Originally published by Harvard Health.
What is the test?
Ultrasound is a painless way to show a fetus in the uterus. The test uses sound waves and a type of sonar detection system to generate a black-and-white moving picture on a TV screen.
Fetal ultrasound is useful for determining your pregnancy due date and evaluating the health of the baby and its position. It can show some but not all birth defects (for example, it can show some cases of spina bifida. Although some findings on ultrasound are used in screening tests for Down syndrome, it cannot by itself diagnose Down syndrome). It is also useful for diagnosing twins and can sometimes show the sex of your baby.
How do I prepare for the test?
Early in the pregnancy, you may be asked to drink several glasses of water an hour before the ultrasound so that the uterus can be seen more clearly (a full bladder moves the intestines out of the way). Later in the pregnancy, the uterus has grown sufficiently in size so that this is not necessary.
What happens when the test is performed?
You lie on your back on a table for the test. A technician or doctor first squirts some clear jelly onto your lower abdomen to help the ultrasound sensor slide around easily, and then places the sensor against your skin. The sensor looks like a microphone. When the sensor is in place, a picture appears on a TV screen, and the technician or doctor moves the sensor back and forth on your abdomen to see the fetus from many different views. Depending on the age of the fetus, the heartbeat, movement of arms and legs, and many of the internal organs may be seen.

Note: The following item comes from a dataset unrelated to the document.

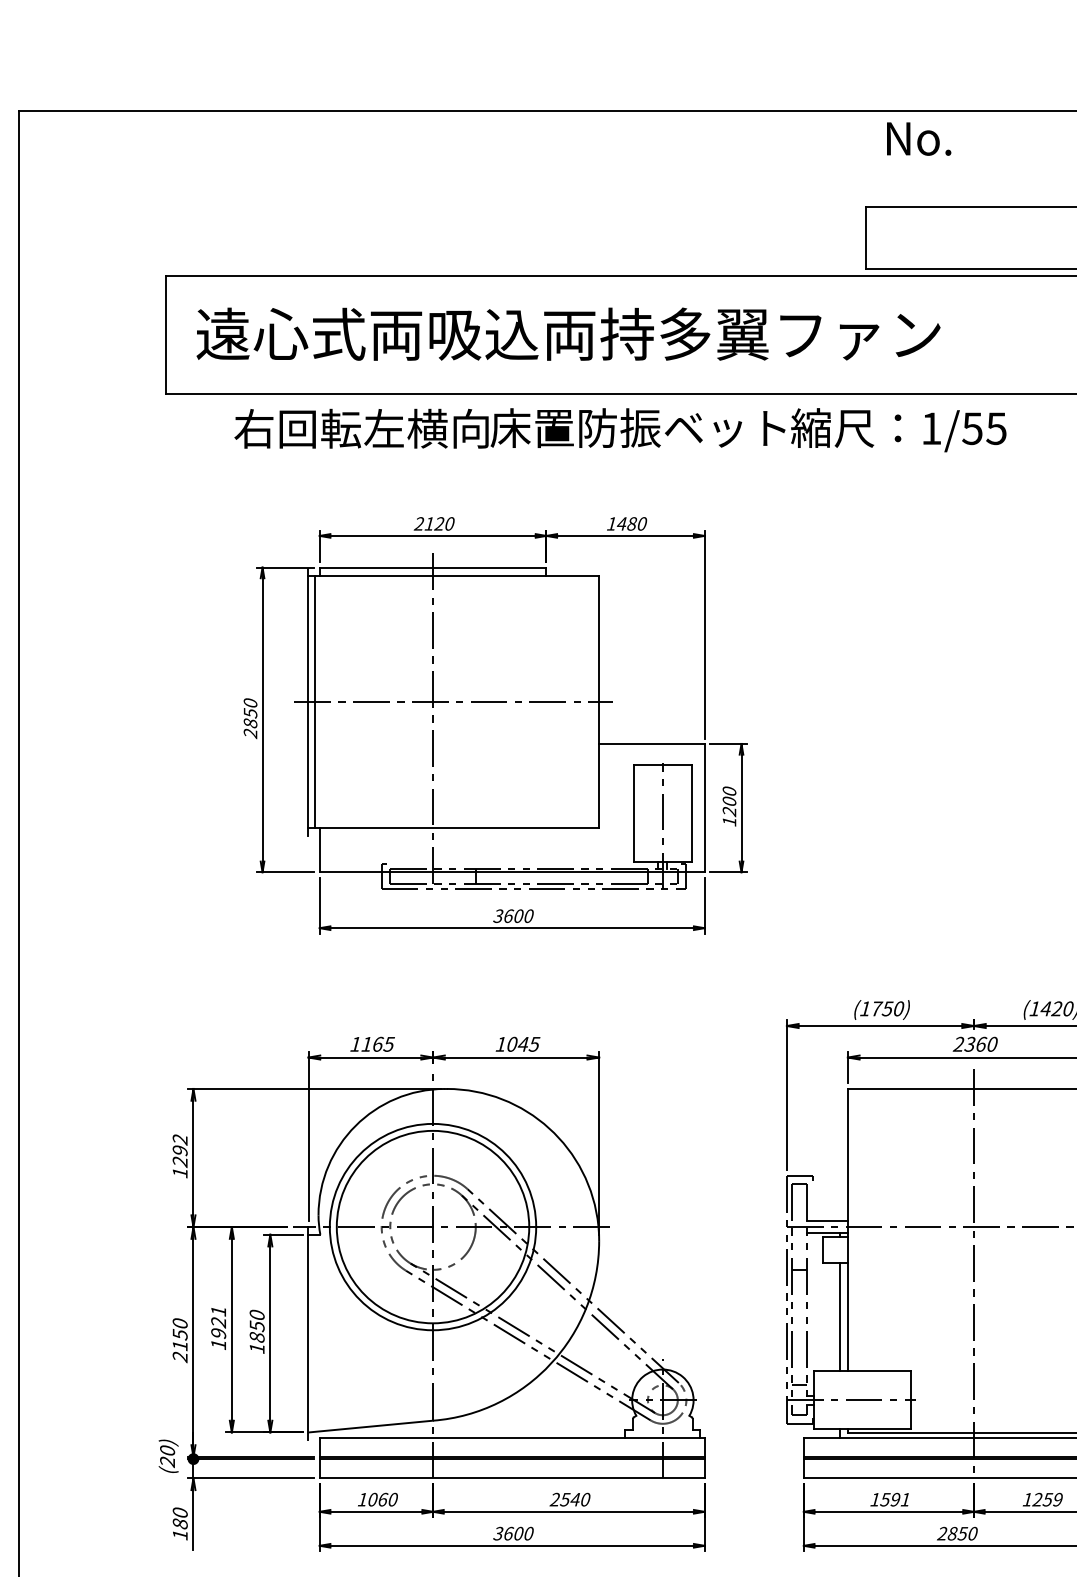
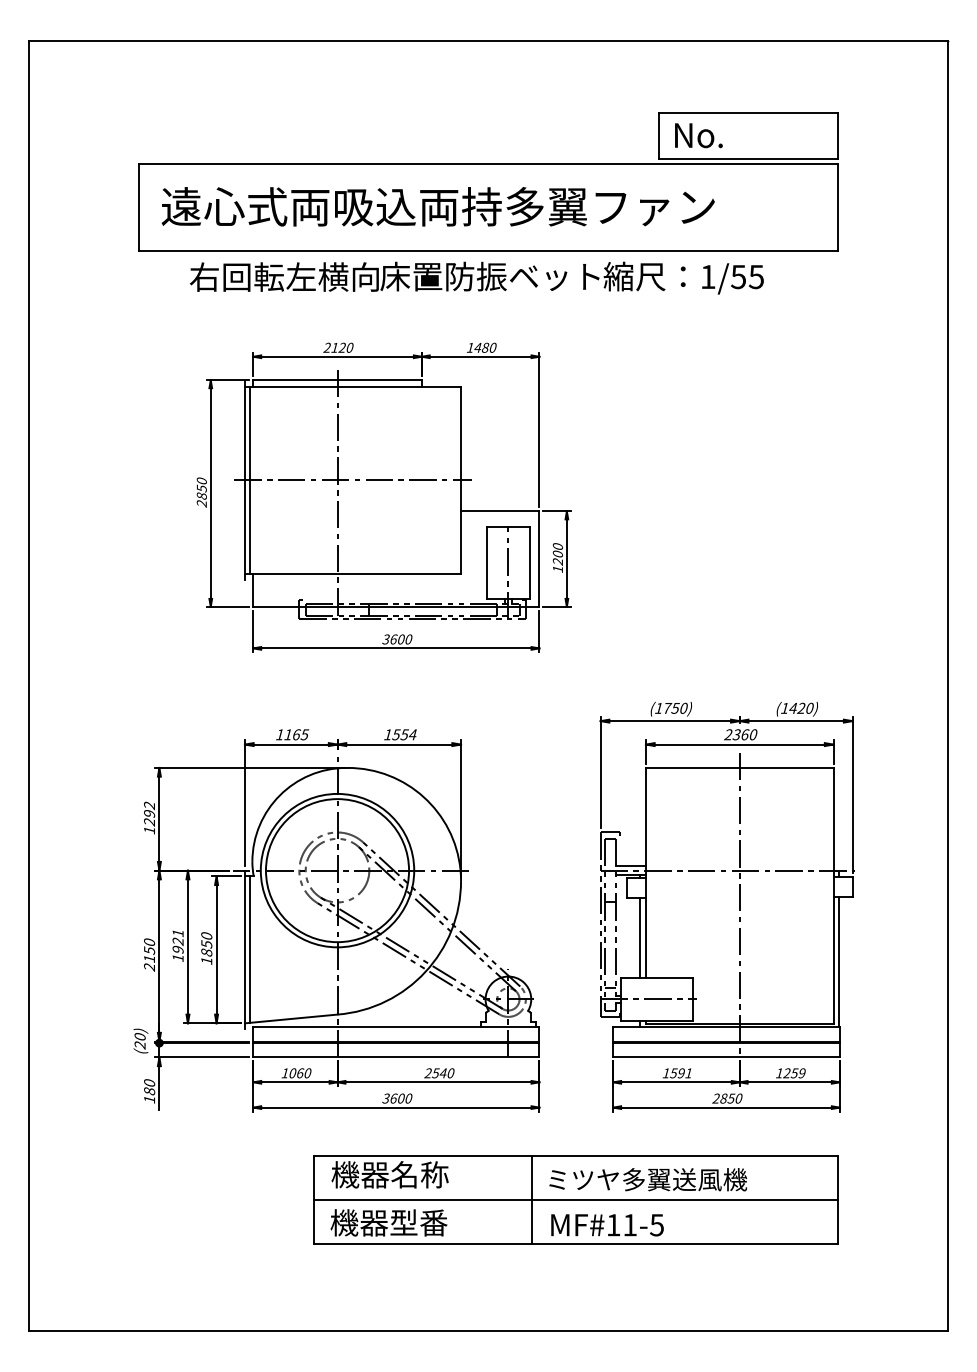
text: (918, 138) -> (698, 135), moved
text: (523, 1043) -> (404, 734), 1045 -> 1554
line: (315, 1333) -> (250, 949), added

What risks are there from the test?
There are no risks to either the mother or the fetus from ultrasound.
Must I do anything special after the test is over?
The jelly is wiped off. There are no side effects from the test.
How long is it before the result of the test is known?
Depending on whether the person doing the test is a doctor or a technician, you might be able to get a few results of your test immediately. You may even be given a printed picture of your baby as seen by ultrasound, to take home. The test is recorded on a videotape; a radiologist can review the tape and report to your doctor, a process that might take a day or two.